Camera intrinsics and pose data:

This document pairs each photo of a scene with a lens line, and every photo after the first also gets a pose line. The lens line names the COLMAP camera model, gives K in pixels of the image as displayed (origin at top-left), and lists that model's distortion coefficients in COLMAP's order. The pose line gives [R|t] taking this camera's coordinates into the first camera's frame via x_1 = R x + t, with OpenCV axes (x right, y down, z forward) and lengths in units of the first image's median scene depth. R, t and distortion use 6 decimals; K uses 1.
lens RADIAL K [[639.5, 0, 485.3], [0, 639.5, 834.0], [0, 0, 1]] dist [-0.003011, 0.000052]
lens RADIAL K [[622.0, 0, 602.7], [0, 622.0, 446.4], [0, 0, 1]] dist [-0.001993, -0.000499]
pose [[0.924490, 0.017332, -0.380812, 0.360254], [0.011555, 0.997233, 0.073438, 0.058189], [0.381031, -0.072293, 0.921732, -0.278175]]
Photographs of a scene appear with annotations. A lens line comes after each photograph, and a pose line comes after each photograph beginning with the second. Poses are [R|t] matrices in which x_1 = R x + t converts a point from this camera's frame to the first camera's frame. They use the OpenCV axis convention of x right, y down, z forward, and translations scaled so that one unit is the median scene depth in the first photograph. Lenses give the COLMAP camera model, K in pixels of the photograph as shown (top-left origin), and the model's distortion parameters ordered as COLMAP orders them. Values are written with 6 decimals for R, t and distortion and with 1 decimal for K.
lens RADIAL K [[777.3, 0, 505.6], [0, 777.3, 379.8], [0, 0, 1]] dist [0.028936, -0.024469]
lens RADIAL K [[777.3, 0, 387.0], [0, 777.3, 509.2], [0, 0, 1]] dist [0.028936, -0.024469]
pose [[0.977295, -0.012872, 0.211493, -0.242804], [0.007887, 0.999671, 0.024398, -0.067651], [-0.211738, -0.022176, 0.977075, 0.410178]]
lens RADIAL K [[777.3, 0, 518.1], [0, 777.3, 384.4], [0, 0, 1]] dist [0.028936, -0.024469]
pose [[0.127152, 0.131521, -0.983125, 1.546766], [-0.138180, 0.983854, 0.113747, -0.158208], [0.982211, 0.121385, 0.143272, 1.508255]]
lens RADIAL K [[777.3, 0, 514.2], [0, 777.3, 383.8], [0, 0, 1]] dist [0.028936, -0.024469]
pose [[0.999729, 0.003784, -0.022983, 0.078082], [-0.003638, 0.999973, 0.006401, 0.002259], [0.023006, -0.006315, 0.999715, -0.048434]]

Description of the task:
Rewrite all of the lines above, substituting "intrinsics line" for every occurrence of "lens line" and leaving everything else unchanged.

Task answer:
This document pairs each photo of a scene with a intrinsics line, and every photo after the first also gets a pose line. The intrinsics line names the COLMAP camera model, gives K in pixels of the image as displayed (origin at top-left), and lists that model's distortion coefficients in COLMAP's order. The pose line gives [R|t] taking this camera's coordinates into the first camera's frame via x_1 = R x + t, with OpenCV axes (x right, y down, z forward) and lengths in units of the first image's median scene depth. R, t and distortion use 6 decimals; K uses 1.
lens RADIAL K [[639.5, 0, 485.3], [0, 639.5, 834.0], [0, 0, 1]] dist [-0.003011, 0.000052]
lens RADIAL K [[622.0, 0, 602.7], [0, 622.0, 446.4], [0, 0, 1]] dist [-0.001993, -0.000499]
pose [[0.924490, 0.017332, -0.380812, 0.360254], [0.011555, 0.997233, 0.073438, 0.058189], [0.381031, -0.072293, 0.921732, -0.278175]]
Photographs of a scene appear with annotations. A intrinsics line comes after each photograph, and a pose line comes after each photograph beginning with the second. Poses are [R|t] matrices in which x_1 = R x + t converts a point from this camera's frame to the first camera's frame. They use the OpenCV axis convention of x right, y down, z forward, and translations scaled so that one unit is the median scene depth in the first photograph. Lenses give the COLMAP camera model, K in pixels of the photograph as shown (top-left origin), and the model's distortion parameters ordered as COLMAP orders them. Values are written with 6 decimals for R, t and distortion and with 1 decimal for K.
lens RADIAL K [[777.3, 0, 505.6], [0, 777.3, 379.8], [0, 0, 1]] dist [0.028936, -0.024469]
lens RADIAL K [[777.3, 0, 387.0], [0, 777.3, 509.2], [0, 0, 1]] dist [0.028936, -0.024469]
pose [[0.977295, -0.012872, 0.211493, -0.242804], [0.007887, 0.999671, 0.024398, -0.067651], [-0.211738, -0.022176, 0.977075, 0.410178]]
lens RADIAL K [[777.3, 0, 518.1], [0, 777.3, 384.4], [0, 0, 1]] dist [0.028936, -0.024469]
pose [[0.127152, 0.131521, -0.983125, 1.546766], [-0.138180, 0.983854, 0.113747, -0.158208], [0.982211, 0.121385, 0.143272, 1.508255]]
lens RADIAL K [[777.3, 0, 514.2], [0, 777.3, 383.8], [0, 0, 1]] dist [0.028936, -0.024469]
pose [[0.999729, 0.003784, -0.022983, 0.078082], [-0.003638, 0.999973, 0.006401, 0.002259], [0.023006, -0.006315, 0.999715, -0.048434]]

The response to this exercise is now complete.